EXTRACT PROVIDED —
= Beginning of Section =

Georgian actor, film director and screenwriter

Otar Leontyevich Koberidze (ოთარ კობერიძე; 17 December 1924 – 9 March 2015) was a Georgian actor, film director and screenwriter.

==Biography==
Koberidze was born in Tiflis, Georgian SSR (now Tbilisi, Georgia), where he graduated from the Rustaveli State Theatre Institute in 1948. He graced the stages of esteemed theaters, including the Drama Theater in Sukhumi and the Marjanishvili Theater in Tbilisi, where his exceptional acting talents shone.

Throughout his career at the film studio Kartuli Pilmi, Otar Koberidze portrayed more than 50 memorable characters, leaving an indelible mark on Georgian cinema. One of his standout roles was as a 17th-century Georgian hero in the 1956 historical action film "Bashi-Achuki." Beyond acting, he also made contributions as a director, overseeing ten films, and as a screenwriter, penning scripts for three productions.

In recognition of his outstanding contributions to the arts, Otar Koberidze was honored with the prestigious title of People's Artist of Georgia in 1967, a testament to his enduring influence in the Georgian cultural landscape.

== Personal life ==

Koberidze was married to the esteemed Georgian actress Lia Eliava (1934–1998).

= End of Section =

DATA EXCERPTS —
= Beginning of Section =

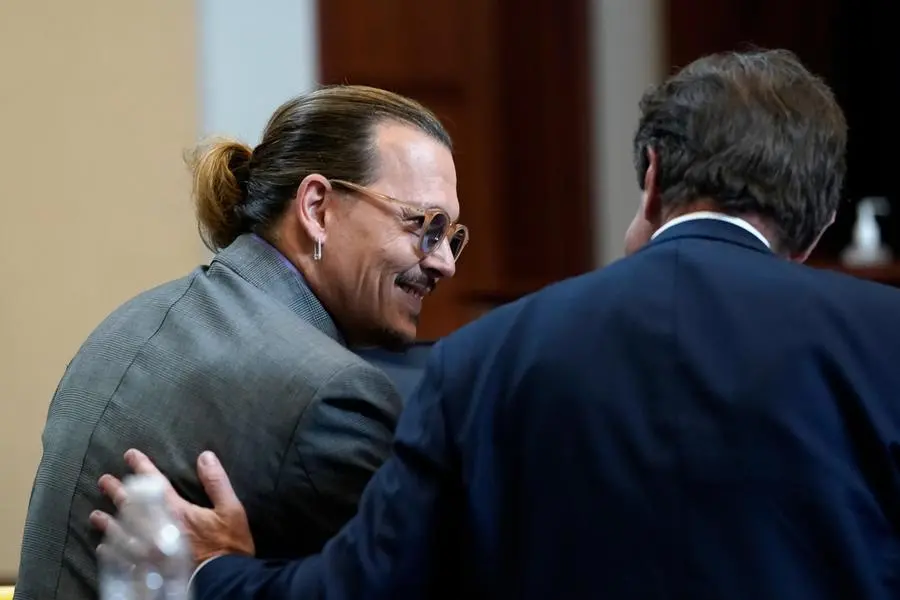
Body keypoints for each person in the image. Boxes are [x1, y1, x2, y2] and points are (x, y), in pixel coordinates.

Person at [95, 49, 900, 599]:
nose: (443, 263)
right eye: (425, 226)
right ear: (822, 219)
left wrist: (215, 574)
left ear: (651, 179)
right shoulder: (883, 340)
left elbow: (368, 588)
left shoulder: (490, 355)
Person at [14, 85, 466, 600]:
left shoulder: (131, 321)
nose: (443, 263)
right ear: (317, 208)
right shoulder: (332, 395)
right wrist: (231, 575)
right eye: (424, 226)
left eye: (451, 237)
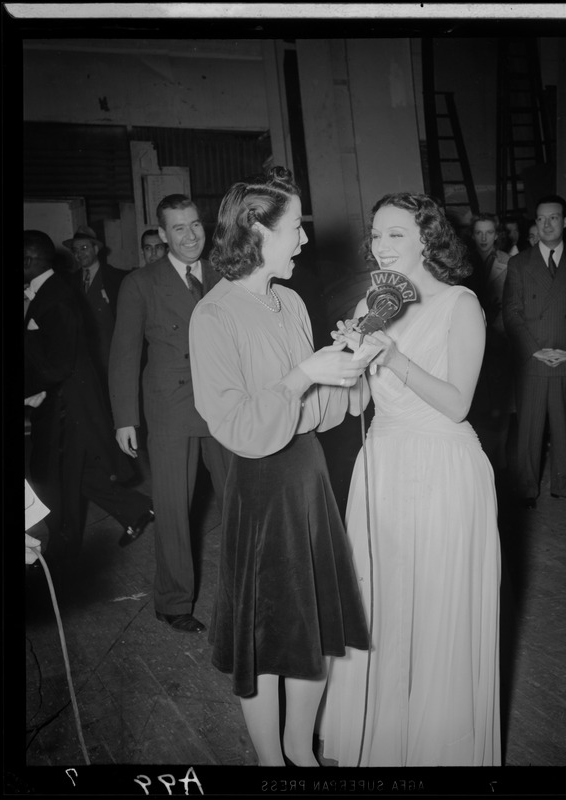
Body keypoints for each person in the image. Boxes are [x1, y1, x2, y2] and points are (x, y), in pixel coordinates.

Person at [188, 166, 370, 767]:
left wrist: (350, 363)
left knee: (312, 626)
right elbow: (237, 426)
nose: (303, 239)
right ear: (256, 230)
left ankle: (301, 753)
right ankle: (272, 765)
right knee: (267, 636)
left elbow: (317, 411)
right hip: (262, 488)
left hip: (307, 477)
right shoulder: (212, 316)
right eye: (294, 227)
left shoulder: (288, 299)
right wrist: (304, 374)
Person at [320, 192, 501, 767]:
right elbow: (360, 404)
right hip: (383, 466)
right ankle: (382, 741)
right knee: (382, 605)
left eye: (395, 234)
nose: (381, 246)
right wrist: (347, 361)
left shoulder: (460, 304)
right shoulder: (374, 301)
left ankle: (435, 751)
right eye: (375, 235)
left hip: (443, 468)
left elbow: (456, 404)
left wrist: (392, 357)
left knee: (435, 609)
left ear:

= End of Section =

SET OF TASKS —
1 – Rewrite the paragraph of the Koberidze biography beginning "Throughout his career at the film studio Kartuli Pilmi" as a short bulleted list that keeps its main facts.
2 – Continue the Koberidze biography from the point where it stops.

RESULTS FOR EACH TASK —
1 –
- Worked at the film studio Kartuli Pilmi and played more than 50 characters in Georgian cinema.
- A standout role was a 17th-century Georgian hero in the 1956 historical action film "Bashi-Achuki."
- Directed ten films.
- Wrote scripts for three productions.

2 –
==Selected filmography==

- 1948: Keto da Kote as episode
- 1956: Bashi-Achuki as Bashi-Achuki
- 1957: Qalis tvirti as Akaki
- 1958: Other People's Children as Dato
- 1958: Mamluqi as Mahmudi
- 1960: Dge ukanaskneli, dge pirveli as Levani
- 1960: Shetskvetili simgera as Gurami
- 1961: Lyubushka as Grechukha
- 1962: 713 Requests Permission to Land as Henry
- 1963: A Dream Come True as Cosmonaut Ivan Batalov
- 1963: Generali da zizilebi as Navigating Officer Raner Peter
- 1964: Attack and Retreat as Wounded Italian
- 1964: Zgvis shvilebi as Gurami
- 1965: The Tsar's Bride as Grigori Gryaznoy
- 1966: The Little Prince as pilot
- 1967: Qalaqi adre igvidzebs as Tengizi
- 1967: Aladdin's Magic Lamp as The Sultan
- 1967: Commissar as Kirill
- 1968: Spur des Falken as Tasunka-witko
- 1969: The Red Tent as Natale Cecioni
- 1971: Mission in Kabul as Nadir-Khan
- 1971: Daisi as Kiazo
- 1972: Chadziruli qalaqis madziebelni as Edisheri
- 1973: Rustam i Sukhrab as Kavoos
- 1973: Mze shemodgomisa as himself
- 1975: Gaqtseva gatenebisas as Kotsia Eristavi
- 1979: Life Is Beautiful as Alvarado
- 1983: Blue Mountains as movie star (himself)
- 2001: Antimoz iverieli (final film role)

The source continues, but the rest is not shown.